What is far more successful is the dirt and the damage. The upper floor of the house has been left stripped back to its architectural bones, a brilliant decision that allows you to see how layered the building is - and how thin the veneer of regal polish is. There's life here - in the fingerprints left by builders in the fresh plaster and in the collage of timber used to make alterations to the 17th-century original. But most vivid of all are two relics of royal mortality that go vividly against the grain of restoration. One of them is the armchair in which Queen Charlotte eventually died - black and battered and worn shiny by use. It looks like an old woman itself, carrying the scars of employment.

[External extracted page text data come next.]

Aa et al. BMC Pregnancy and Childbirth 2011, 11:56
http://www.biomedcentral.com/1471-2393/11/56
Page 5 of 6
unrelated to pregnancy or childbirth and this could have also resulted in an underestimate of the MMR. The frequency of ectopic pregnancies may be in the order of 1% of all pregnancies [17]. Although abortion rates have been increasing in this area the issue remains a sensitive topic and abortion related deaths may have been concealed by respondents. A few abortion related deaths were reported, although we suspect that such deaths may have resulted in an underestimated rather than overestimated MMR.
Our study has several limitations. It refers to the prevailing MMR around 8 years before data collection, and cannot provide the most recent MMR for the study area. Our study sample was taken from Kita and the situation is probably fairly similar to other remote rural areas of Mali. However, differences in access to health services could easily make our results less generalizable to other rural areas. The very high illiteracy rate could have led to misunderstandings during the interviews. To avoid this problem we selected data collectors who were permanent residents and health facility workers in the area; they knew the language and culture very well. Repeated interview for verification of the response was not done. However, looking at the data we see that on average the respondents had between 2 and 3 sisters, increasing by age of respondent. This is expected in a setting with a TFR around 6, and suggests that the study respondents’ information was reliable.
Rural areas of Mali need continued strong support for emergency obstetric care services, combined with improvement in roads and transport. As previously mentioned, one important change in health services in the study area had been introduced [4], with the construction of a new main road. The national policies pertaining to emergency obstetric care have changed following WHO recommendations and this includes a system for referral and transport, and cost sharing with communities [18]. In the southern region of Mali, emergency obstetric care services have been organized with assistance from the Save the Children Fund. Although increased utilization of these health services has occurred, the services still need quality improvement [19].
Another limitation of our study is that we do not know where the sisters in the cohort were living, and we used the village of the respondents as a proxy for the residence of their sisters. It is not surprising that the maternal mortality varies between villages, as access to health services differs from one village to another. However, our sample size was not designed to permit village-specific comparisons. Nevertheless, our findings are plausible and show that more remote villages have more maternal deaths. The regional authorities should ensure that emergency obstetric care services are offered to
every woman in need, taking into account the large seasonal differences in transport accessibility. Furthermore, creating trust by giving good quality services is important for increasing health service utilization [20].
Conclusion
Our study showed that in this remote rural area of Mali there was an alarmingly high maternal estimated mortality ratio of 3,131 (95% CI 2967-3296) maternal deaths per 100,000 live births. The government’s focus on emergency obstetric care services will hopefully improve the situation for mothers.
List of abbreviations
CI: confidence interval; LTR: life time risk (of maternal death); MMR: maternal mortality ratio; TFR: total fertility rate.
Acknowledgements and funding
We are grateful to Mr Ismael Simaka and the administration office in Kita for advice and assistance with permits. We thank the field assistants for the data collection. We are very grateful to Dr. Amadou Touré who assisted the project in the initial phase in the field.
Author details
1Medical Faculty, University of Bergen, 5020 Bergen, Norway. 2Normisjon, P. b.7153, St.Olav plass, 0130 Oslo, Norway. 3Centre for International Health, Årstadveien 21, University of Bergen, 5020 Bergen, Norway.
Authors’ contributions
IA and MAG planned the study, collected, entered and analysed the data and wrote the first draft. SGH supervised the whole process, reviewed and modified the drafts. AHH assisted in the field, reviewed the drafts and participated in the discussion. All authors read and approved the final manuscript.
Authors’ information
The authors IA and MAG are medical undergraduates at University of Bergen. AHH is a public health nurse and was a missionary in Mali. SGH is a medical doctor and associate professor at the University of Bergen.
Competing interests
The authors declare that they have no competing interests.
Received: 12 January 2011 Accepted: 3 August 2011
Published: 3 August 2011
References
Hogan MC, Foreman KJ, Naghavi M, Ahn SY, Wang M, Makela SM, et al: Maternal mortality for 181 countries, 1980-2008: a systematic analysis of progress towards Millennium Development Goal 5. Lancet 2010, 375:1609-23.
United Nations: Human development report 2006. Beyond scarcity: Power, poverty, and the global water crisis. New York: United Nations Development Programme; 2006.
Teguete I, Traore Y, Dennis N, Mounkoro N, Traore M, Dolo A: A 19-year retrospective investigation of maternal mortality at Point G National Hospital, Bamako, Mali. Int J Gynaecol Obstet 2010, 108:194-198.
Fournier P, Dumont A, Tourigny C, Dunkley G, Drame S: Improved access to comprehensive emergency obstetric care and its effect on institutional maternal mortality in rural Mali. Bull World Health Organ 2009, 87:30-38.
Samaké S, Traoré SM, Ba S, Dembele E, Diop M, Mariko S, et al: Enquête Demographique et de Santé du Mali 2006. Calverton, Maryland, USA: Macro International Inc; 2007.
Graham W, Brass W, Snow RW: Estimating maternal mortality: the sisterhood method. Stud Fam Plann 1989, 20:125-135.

The other is George III's silk waistcoat, worn by him toward the end of his life when he was suffering from the porphyria that was wrongly diagnosed as madness. The silk is still bright and the cloth unripped, but it is badly stained. George's physicians complained that he demonstrated a "perverse disposition to uncleanliness" during the more extreme phases of his illness - so it's hard not to imagine the rusty blots and discoloration as spilt food or bodily fluids. "Removing them would remove a vital part of its story," read the press notes on this object - and "vital" is precisely the word. Usually, historical costumes shape a psychological and bodily vacancy, but this one is as vividly personal as the letter from Queen Charlotte in one of the display cases, complaining about the conduct of the king's doctors and blotting the lines in her indignation.

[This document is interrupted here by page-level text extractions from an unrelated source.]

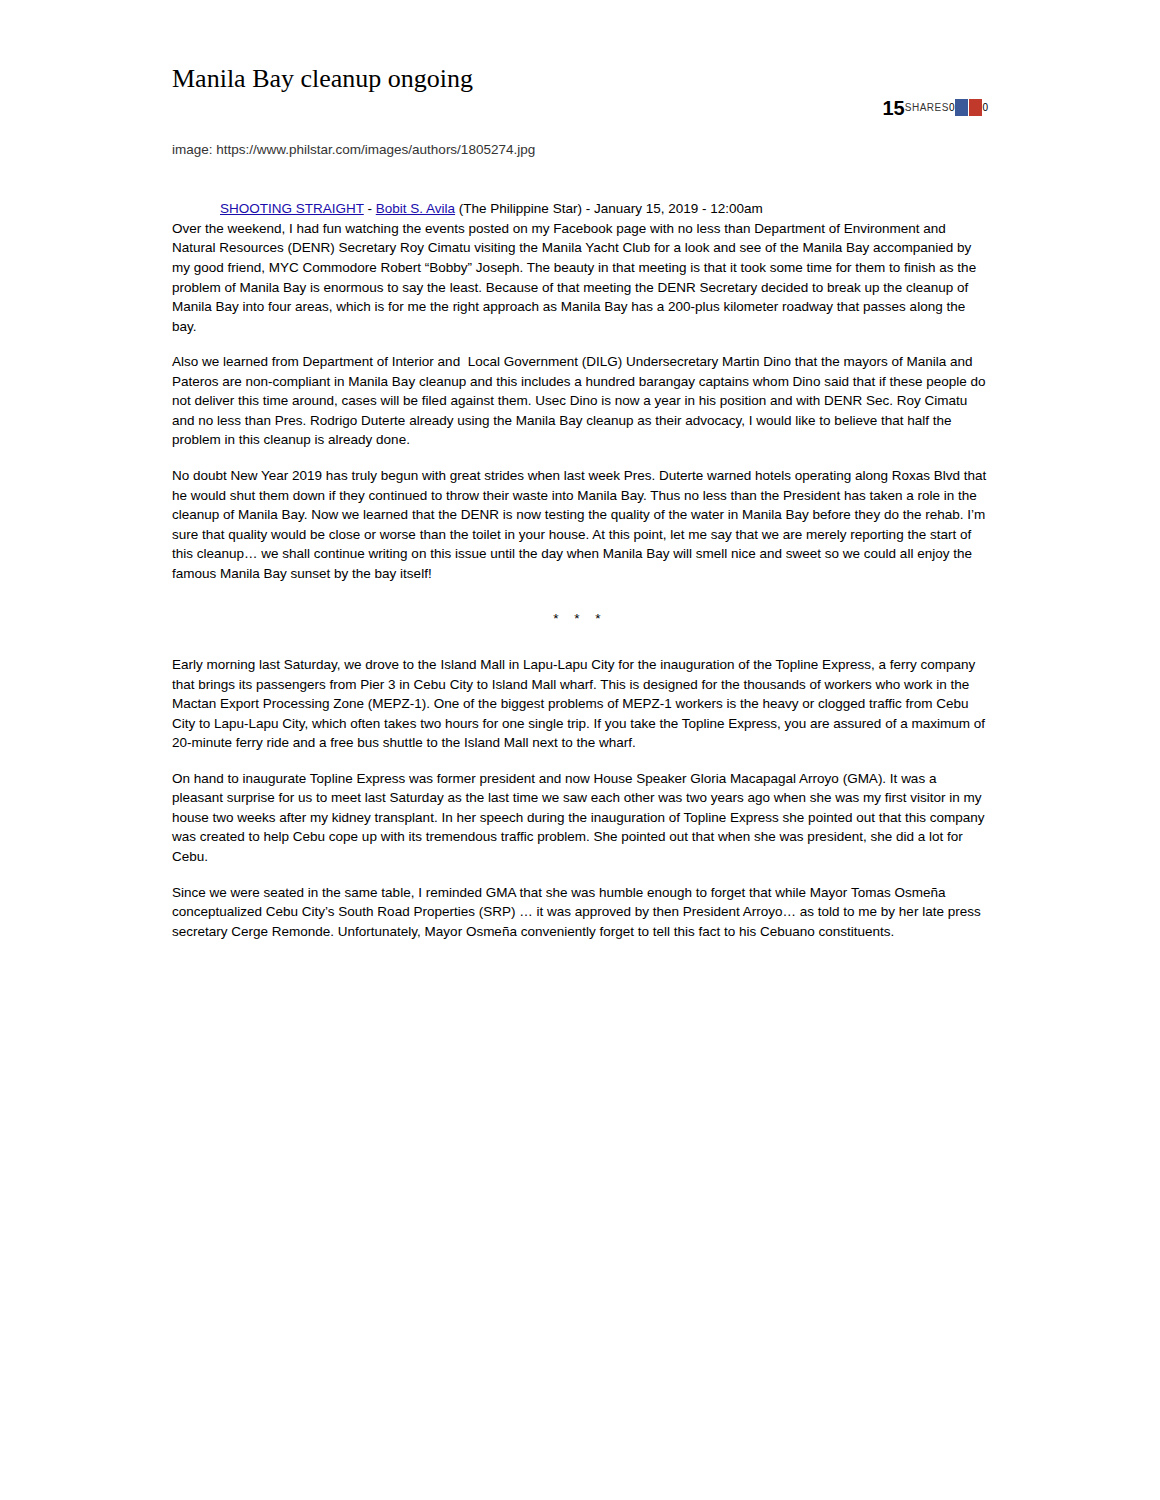Manila Bay cleanup ongoing
15 SHARES 0 0
image: https://www.philstar.com/images/authors/1805274.jpg
SHOOTING STRAIGHT - Bobit S. Avila (The Philippine Star) - January 15, 2019 - 12:00am
Over the weekend, I had fun watching the events posted on my Facebook page with no less than Department of Environment and Natural Resources (DENR) Secretary Roy Cimatu visiting the Manila Yacht Club for a look and see of the Manila Bay accompanied by my good friend, MYC Commodore Robert “Bobby” Joseph. The beauty in that meeting is that it took some time for them to finish as the problem of Manila Bay is enormous to say the least. Because of that meeting the DENR Secretary decided to break up the cleanup of Manila Bay into four areas, which is for me the right approach as Manila Bay has a 200-plus kilometer roadway that passes along the bay.
Also we learned from Department of Interior and Local Government (DILG) Undersecretary Martin Dino that the mayors of Manila and Pateros are non-compliant in Manila Bay cleanup and this includes a hundred barangay captains whom Dino said that if these people do not deliver this time around, cases will be filed against them. Usec Dino is now a year in his position and with DENR Sec. Roy Cimatu and no less than Pres. Rodrigo Duterte already using the Manila Bay cleanup as their advocacy, I would like to believe that half the problem in this cleanup is already done.
No doubt New Year 2019 has truly begun with great strides when last week Pres. Duterte warned hotels operating along Roxas Blvd that he would shut them down if they continued to throw their waste into Manila Bay. Thus no less than the President has taken a role in the cleanup of Manila Bay. Now we learned that the DENR is now testing the quality of the water in Manila Bay before they do the rehab. I’m sure that quality would be close or worse than the toilet in your house. At this point, let me say that we are merely reporting the start of this cleanup… we shall continue writing on this issue until the day when Manila Bay will smell nice and sweet so we could all enjoy the famous Manila Bay sunset by the bay itself!
* * *
Early morning last Saturday, we drove to the Island Mall in Lapu-Lapu City for the inauguration of the Topline Express, a ferry company that brings its passengers from Pier 3 in Cebu City to Island Mall wharf. This is designed for the thousands of workers who work in the Mactan Export Processing Zone (MEPZ-1). One of the biggest problems of MEPZ-1 workers is the heavy or clogged traffic from Cebu City to Lapu-Lapu City, which often takes two hours for one single trip. If you take the Topline Express, you are assured of a maximum of 20-minute ferry ride and a free bus shuttle to the Island Mall next to the wharf.
On hand to inaugurate Topline Express was former president and now House Speaker Gloria Macapagal Arroyo (GMA). It was a pleasant surprise for us to meet last Saturday as the last time we saw each other was two years ago when she was my first visitor in my house two weeks after my kidney transplant. In her speech during the inauguration of Topline Express she pointed out that this company was created to help Cebu cope up with its tremendous traffic problem. She pointed out that when she was president, she did a lot for Cebu.
Since we were seated in the same table, I reminded GMA that she was humble enough to forget that while Mayor Tomas Osmeña conceptualized Cebu City’s South Road Properties (SRP) … it was approved by then President Arroyo… as told to me by her late press secretary Cerge Remonde. Unfortunately, Mayor Osmeña conveniently forget to tell this fact to his Cebuano constituents.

Looking at such objects, you're reminded that what life comes down to is leaving some kind of mark - sometimes deliberated and crafted but more often than not accidental. Kew Palace, for perfectly good reasons, wants to limit the scuffs and smears and scrapes that mere commoners leave behind them - but it is at its most gripping and lively when it shows you that royal bodies exert the same friction. That badge of frailty is what really summons the spirit of the former inhabitants, rather than actors' voices and projected images. It's the human stain - what Philip Roth in the novel of that name celebrated as "life, in all its shameless impurity".